PROBLEM DETAILS: Among the lines of data below, reproduce only those from the one with "1. Abre los" through the one with "- Reporte Excel con análisis detallado", exactly as they stand, both ends included.

THE DATA:
================

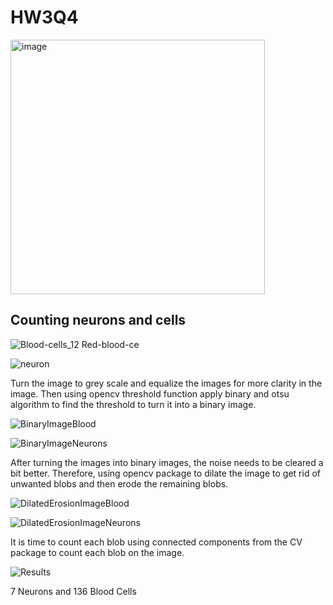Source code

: # HW3Q4



<img width="407" alt="image" src="https://user-images.githubusercontent.com/62819751/235676587-732c0210-be8d-4c29-b36f-73f8ebcd3eba.png">


Counting neurons and cells
-------------------------------------------------------------------


![Blood-cells_12 Red-blood-ce](https://user-images.githubusercontent.com/62819751/235676677-a2e58711-323a-4a83-9dc9-9d107aa969a0.jpg)


![neuron](https://user-images.githubusercontent.com/62819751/235676698-248fbfb5-ab67-43b4-9fbf-6c69cfc6b591.jpg)


Turn the image to grey scale and equalize the images for more clarity in the image. Then using opencv threshold function apply binary and otsu algorithm to find the threshold to turn it into a binary image. 


![BinaryImageBlood](https://user-images.githubusercontent.com/62819751/235677238-5a487160-c94f-45f4-98e8-a318c877469d.png)


![BinaryImageNeurons](https://user-images.githubusercontent.com/62819751/235677243-6da15251-2ea6-4312-9579-46173b1a260e.png)


After turning the images into binary images, the noise needs to be cleared a bit better. Therefore, using opencv package to dilate the image to get rid of unwanted blobs and then erode the remaining blobs. 


![DilatedErosionImageBlood](https://user-images.githubusercontent.com/62819751/235677665-fa85cc0a-fc92-4c0c-886f-e3f6ca0bd6a6.png)

![DilatedErosionImageNeurons](https://user-images.githubusercontent.com/62819751/235677668-cf999a67-7b6c-4176-8224-ed299c157e37.png)


It is time to count each blob using connected components from the CV package to count each blob on the image.


![Results](https://user-images.githubusercontent.com/62819751/235677818-e6b72054-1901-4e5b-b893-2762bd39ff5a.png)

7 Neurons and 136 Blood Cells



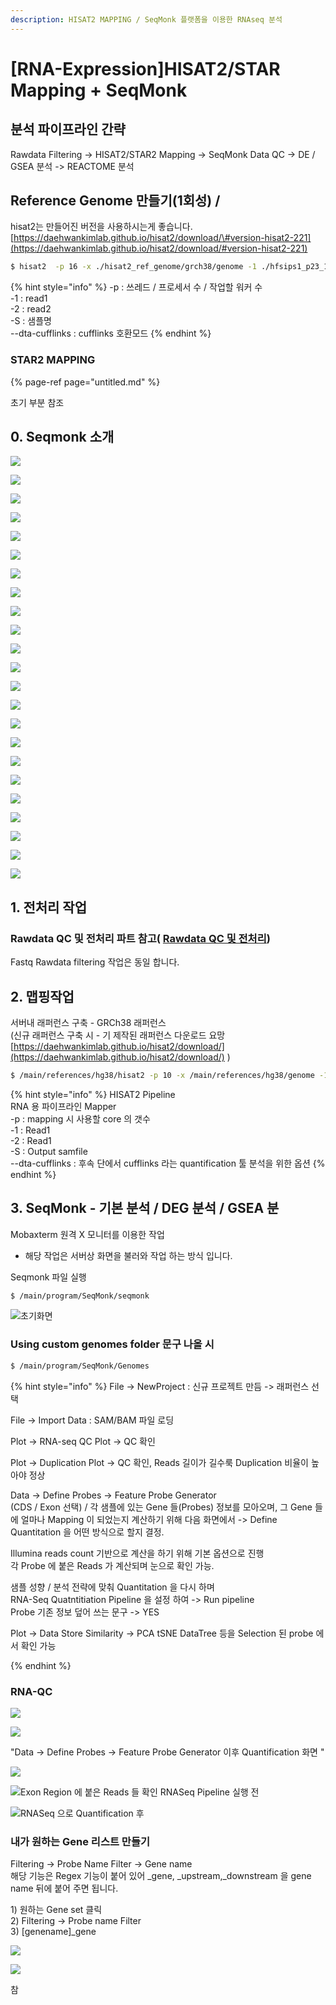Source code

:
 ```yaml
---
description: HISAT2 MAPPING / SeqMonk 플랫폼을 이용한 RNAseq 분석
---
```


# \[RNA-Expression\]HISAT2/STAR Mapping + SeqMonk

## 분석 파이프라인 간략

Rawdata Filtering -&gt; HISAT2/STAR2 Mapping -&gt; SeqMonk Data QC -&gt; DE / GSEA 분석 -&gt; REACTOME 분석

## Reference Genome 만들기\(1회성\) / 

hisat2는 만들어진 버전을 사용하시는게 좋습니다.  
[https://daehwankimlab.github.io/hisat2/download/\#version-hisat2-221](https://daehwankimlab.github.io/hisat2/download/#version-hisat2-221)

```bash
$ hisat2  -p 16 -x ./hisat2_ref_genome/grch38/genome -1 ./hfsips1_p23_1.fq.gz -2 ./hfsips1_p23_2.fq.gz -S hfsip1.sam --dta-cufflinks
```

{% hint style="info" %}
-p : 쓰레드 / 프로세서 수 / 작업할 워커 수  
-1 : read1  
-2 : read2  
-S : 샘플명  
--dta-cufflinks : cufflinks 호환모드
{% endhint %}

### STAR2 MAPPING 

{% page-ref page="untitled.md" %}

초기 부분 참조





## 0. Seqmonk 소개



![](../../.gitbook/assets/image%20%28119%29.png)

![](../../.gitbook/assets/image%20%28117%29.png)

![](../../.gitbook/assets/image%20%28114%29.png)

![](../../.gitbook/assets/image%20%28129%29.png)

![](../../.gitbook/assets/image%20%28113%29.png)

![](../../.gitbook/assets/image%20%28123%29.png)

![](../../.gitbook/assets/image%20%28128%29.png)

![](../../.gitbook/assets/image%20%28127%29.png)

![](../../.gitbook/assets/image%20%28115%29.png)

![](../../.gitbook/assets/image%20%28132%29.png)

![](../../.gitbook/assets/image%20%28133%29.png)

![](../../.gitbook/assets/image%20%28126%29.png)

![](../../.gitbook/assets/image%20%28124%29.png)

![](../../.gitbook/assets/image%20%28125%29.png)



![](../../.gitbook/assets/image%20%28121%29.png)

![](../../.gitbook/assets/image%20%28131%29.png)

![](../../.gitbook/assets/image%20%28130%29.png)

![](../../.gitbook/assets/image%20%28116%29.png)

![](../../.gitbook/assets/image%20%28118%29.png)



![](../../.gitbook/assets/image%20%28134%29.png)

![](../../.gitbook/assets/image%20%28120%29.png)

![](../../.gitbook/assets/image%20%28112%29.png)



![](../../.gitbook/assets/image%20%28122%29.png)



## 1. 전처리 작업 

### Rawdata QC 및 전처리 파트 참고\( [Rawdata QC 및 전처리](../untitled.md)\)

Fastq Rawdata filtering 작업은 동일 합니다.

## 2. 맵핑작업

서버내 래퍼런스 구축  - GRCh38 래퍼런스  
\(신규 래퍼런스 구축 시 - 기 제작된 래퍼런스 다운로드 요망[https://daehwankimlab.github.io/hisat2/download/](https://daehwankimlab.github.io/hisat2/download/) \)

```bash
$ /main/references/hg38/hisat2 -p 10 -x /main/references/hg38/genome -1 ${read_1} -2 ${read_2} -S /main/users/gilje/projects/teratocarcinoma/rna_seq/${output}.sam --dta-cufflinks
```

{% hint style="info" %}
HISAT2 Pipeline   
RNA 용 파이프라인 Mapper  
-p : mapping 시 사용할 core 의 갯수  
-1 : Read1  
-2 : Read1  
-S : Output samfile  
--dta-cufflinks : 후속 단에서 cufflinks 라는 quantification 툴 분석을 위한 옵션
{% endhint %}

## 3. SeqMonk - 기본 분석 / DEG 분석 / GSEA 분 

Mobaxterm 원격 X 모니터를 이용한 작업  
- 해당 작업은 서버상 화면을 불러와 작업 하는 방식 입니다.  
  
Seqmonk 파일 실행 

```bash
$ /main/program/SeqMonk/seqmonk
```

![&#xCD08;&#xAE30;&#xD654;&#xBA74;](../../.gitbook/assets/image%20%2821%29.png)

### Using custom genomes folder 문구 나올 시

```bash
$ /main/program/SeqMonk/Genomes
```

{% hint style="info" %}
File -&gt; NewProject : 신규 프로젝트 만듬 -&gt; 래퍼런스 선택

File -&gt; Import Data : SAM/BAM 파일 로딩

Plot -&gt; RNA-seq QC Plot -&gt; QC 확인

Plot -&gt; Duplication Plot -&gt; QC 확인, Reads 길이가 길수룩 Duplication 비율이 높아야 정상

Data -&gt; Define Probes -&gt; Feature Probe Generator  
\(CDS / Exon 선택\) / 각 샘플에 있는 Gene 들\(Probes\) 정보를 모아오며, 그 Gene 들에 얼마나 Mapping 이 되었는지 계산하기 위해 다음 화면에서 -&gt; Define Quantitation 을 어떤 방식으로 할지 결정.  
  
Illumina reads count 기반으로 계산을 하기 위해 기본 옵션으로 진행  
각 Probe 에 붙은 Reads 가 계산되며 눈으로 확인 가능.  
  
샘플 성향 / 분석 전략에 맞춰 Quantitation 을 다시 하며   
RNA-Seq Quatntitiation Pipeline 을 설정 하여 -&gt; Run pipeline  
Probe 기존 정보 덮어 쓰는 문구 -&gt; YES  
  
   
Plot -&gt; Data Store Similarity -&gt; PCA tSNE DataTree 등을 Selection 된 probe 에서 확인 가능

  
   
  
{% endhint %}

### RNA-QC

![](../../.gitbook/assets/image%20%2839%29.png)

![](../../.gitbook/assets/image%20%2878%29.png)



"Data -&gt; Define Probes -&gt; Feature Probe Generator 이후 Quantification 화면  "

![](../../.gitbook/assets/image%20%2859%29.png)



![Exon Region &#xC5D0; &#xBD99;&#xC740; Reads &#xB4E4; &#xD655;&#xC778; RNASeq Pipeline &#xC2E4;&#xD589; &#xC804;](../../.gitbook/assets/image%20%2835%29.png)

  


![RNASeq &#xC73C;&#xB85C; Quantification &#xD6C4;](../../.gitbook/assets/image%20%2890%29.png)





### 내가 원하는 Gene 리스트 만들기

Filtering -&gt; Probe Name Filter -&gt; Gene name   
해당 기능은 Regex 기능이 붙어 있어 \_gene, \_upstream,\_downstream 을 gene name 뒤에 붙어 주면 됩니다.



1\) 원하는 Gene set 클릭  
2\) Filtering -&gt; Probe name Filter   
3\) \[genename\]\_gene  
  


![](../../.gitbook/assets/image%20%28108%29.png)





![](../../.gitbook/assets/image%20%28109%29.png)



참

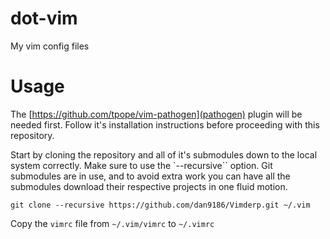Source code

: # dot-vim

My vim config files

# Usage
The [https://github.com/tpope/vim-pathogen](pathogen) plugin will be needed first.  Follow it's installation instructions before proceeding with this repository.

Start by cloning the repository and all of it's submodules down to the local system correctly.  Make sure to use the `--recursive`` option.  Git submodules are in use, and to avoid extra work you can have all the submodules download their respective projects in one fluid motion.

```
git clone --recursive https://github.com/dan9186/Vimderp.git ~/.vim
```

Copy the `vimrc` file from `~/.vim/vimrc` to `~/.vimrc`

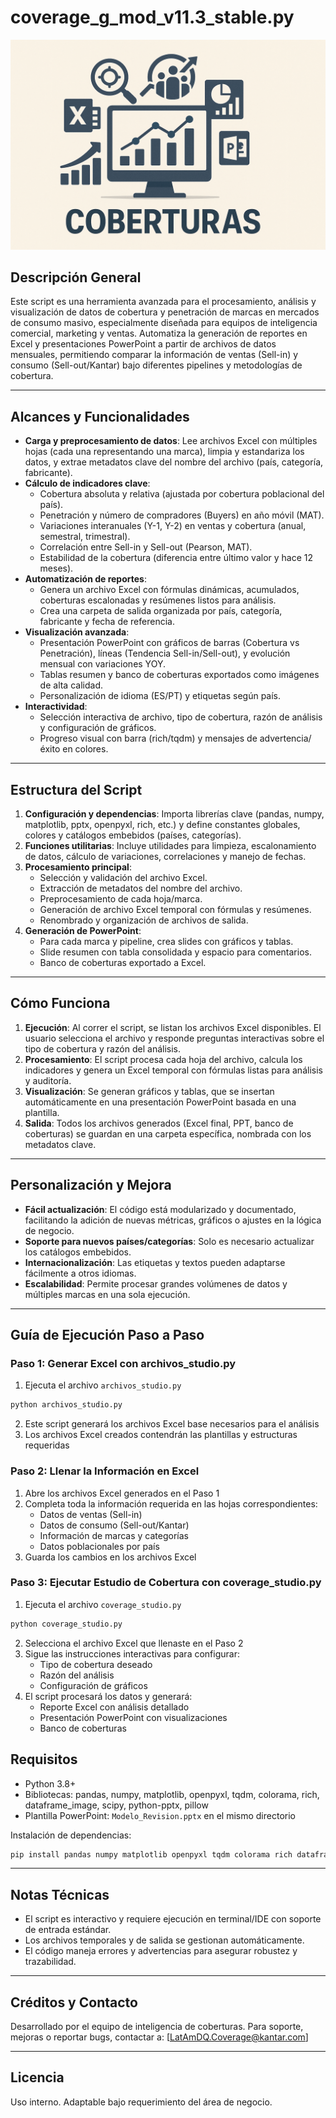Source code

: # coverage_g_mod_v11.3_stable.py

![Bienvenida](welcome.png)

## Descripción General

Este script es una herramienta avanzada para el procesamiento, análisis y visualización de datos de cobertura y penetración de marcas en mercados de consumo masivo, especialmente diseñada para equipos de inteligencia comercial, marketing y ventas. Automatiza la generación de reportes en Excel y presentaciones PowerPoint a partir de archivos de datos mensuales, permitiendo comparar la información de ventas (Sell-in) y consumo (Sell-out/Kantar) bajo diferentes pipelines y metodologías de cobertura.

---

## Alcances y Funcionalidades

- **Carga y preprocesamiento de datos**: Lee archivos Excel con múltiples hojas (cada una representando una marca), limpia y estandariza los datos, y extrae metadatos clave del nombre del archivo (país, categoría, fabricante).
- **Cálculo de indicadores clave**:
  - Cobertura absoluta y relativa (ajustada por cobertura poblacional del país).
  - Penetración y número de compradores (Buyers) en año móvil (MAT).
  - Variaciones interanuales (Y-1, Y-2) en ventas y cobertura (anual, semestral, trimestral).
  - Correlación entre Sell-in y Sell-out (Pearson, MAT).
  - Estabilidad de la cobertura (diferencia entre último valor y hace 12 meses).
- **Automatización de reportes**:
  - Genera un archivo Excel con fórmulas dinámicas, acumulados, coberturas escalonadas y resúmenes listos para análisis.
  - Crea una carpeta de salida organizada por país, categoría, fabricante y fecha de referencia.
- **Visualización avanzada**:
  - Presentación PowerPoint con gráficos de barras (Cobertura vs Penetración), líneas (Tendencia Sell-in/Sell-out), y evolución mensual con variaciones YOY.
  - Tablas resumen y banco de coberturas exportados como imágenes de alta calidad.
  - Personalización de idioma (ES/PT) y etiquetas según país.
- **Interactividad**:
  - Selección interactiva de archivo, tipo de cobertura, razón de análisis y configuración de gráficos.
  - Progreso visual con barra (rich/tqdm) y mensajes de advertencia/éxito en colores.

---

## Estructura del Script

1. **Configuración y dependencias**: Importa librerías clave (pandas, numpy, matplotlib, pptx, openpyxl, rich, etc.) y define constantes globales, colores y catálogos embebidos (países, categorías).
2. **Funciones utilitarias**: Incluye utilidades para limpieza, escalonamiento de datos, cálculo de variaciones, correlaciones y manejo de fechas.
3. **Procesamiento principal**:
   - Selección y validación del archivo Excel.
   - Extracción de metadatos del nombre del archivo.
   - Preprocesamiento de cada hoja/marca.
   - Generación de archivo Excel temporal con fórmulas y resúmenes.
   - Renombrado y organización de archivos de salida.
4. **Generación de PowerPoint**:
   - Para cada marca y pipeline, crea slides con gráficos y tablas.
   - Slide resumen con tabla consolidada y espacio para comentarios.
   - Banco de coberturas exportado a Excel.

---

## Cómo Funciona

1. **Ejecución**: Al correr el script, se listan los archivos Excel disponibles. El usuario selecciona el archivo y responde preguntas interactivas sobre el tipo de cobertura y razón del análisis.
2. **Procesamiento**: El script procesa cada hoja del archivo, calcula los indicadores y genera un Excel temporal con fórmulas listas para análisis y auditoría.
3. **Visualización**: Se generan gráficos y tablas, que se insertan automáticamente en una presentación PowerPoint basada en una plantilla.
4. **Salida**: Todos los archivos generados (Excel final, PPT, banco de coberturas) se guardan en una carpeta específica, nombrada con los metadatos clave.

---

## Personalización y Mejora

- **Fácil actualización**: El código está modularizado y documentado, facilitando la adición de nuevas métricas, gráficos o ajustes en la lógica de negocio.
- **Soporte para nuevos países/categorías**: Solo es necesario actualizar los catálogos embebidos.
- **Internacionalización**: Las etiquetas y textos pueden adaptarse fácilmente a otros idiomas.
- **Escalabilidad**: Permite procesar grandes volúmenes de datos y múltiples marcas en una sola ejecución.

---

## Guía de Ejecución Paso a Paso

### Paso 1: Generar Excel con archivos_studio.py
1. Ejecuta el archivo `archivos_studio.py`
```bash
python archivos_studio.py
```
2. Este script generará los archivos Excel base necesarios para el análisis
3. Los archivos Excel creados contendrán las plantillas y estructuras requeridas

### Paso 2: Llenar la Información en Excel
1. Abre los archivos Excel generados en el Paso 1
2. Completa toda la información requerida en las hojas correspondientes:
   - Datos de ventas (Sell-in)
   - Datos de consumo (Sell-out/Kantar)
   - Información de marcas y categorías
   - Datos poblacionales por país
3. Guarda los cambios en los archivos Excel

### Paso 3: Ejecutar Estudio de Cobertura con coverage_studio.py
1. Ejecuta el archivo `coverage_studio.py`
```bash
python coverage_studio.py
```
2. Selecciona el archivo Excel que llenaste en el Paso 2
3. Sigue las instrucciones interactivas para configurar:
   - Tipo de cobertura deseado
   - Razón del análisis
   - Configuración de gráficos
4. El script procesará los datos y generará:
   - Reporte Excel con análisis detallado
   - Presentación PowerPoint con visualizaciones
   - Banco de coberturas

## Requisitos

- Python 3.8+
- Bibliotecas: pandas, numpy, matplotlib, openpyxl, tqdm, colorama, rich, dataframe_image, scipy, python-pptx, pillow
- Plantilla PowerPoint: `Modelo_Revision.pptx` en el mismo directorio

Instalación de dependencias:
```bash
pip install pandas numpy matplotlib openpyxl tqdm colorama rich dataframe_image scipy python-pptx pillow
```

---

## Notas Técnicas

- El script es interactivo y requiere ejecución en terminal/IDE con soporte de entrada estándar.
- Los archivos temporales y de salida se gestionan automáticamente.
- El código maneja errores y advertencias para asegurar robustez y trazabilidad.

---

## Créditos y Contacto

Desarrollado por el equipo de inteligencia de coberturas. Para soporte, mejoras o reportar bugs, contactar a: [LatAmDQ.Coverage@kantar.com]

---

## Licencia

Uso interno. Adaptable bajo requerimiento del área de negocio.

================

RESULT BELOW:
1. Abre los archivos Excel generados en el Paso 1
2. Completa toda la información requerida en las hojas correspondientes:
   - Datos de ventas (Sell-in)
   - Datos de consumo (Sell-out/Kantar)
   - Información de marcas y categorías
   - Datos poblacionales por país
3. Guarda los cambios en los archivos Excel

### Paso 3: Ejecutar Estudio de Cobertura con coverage_studio.py
1. Ejecuta el archivo `coverage_studio.py`
```bash
python coverage_studio.py
```
2. Selecciona el archivo Excel que llenaste en el Paso 2
3. Sigue las instrucciones interactivas para configurar:
   - Tipo de cobertura deseado
   - Razón del análisis
   - Configuración de gráficos
4. El script procesará los datos y generará:
   - Reporte Excel con análisis detallado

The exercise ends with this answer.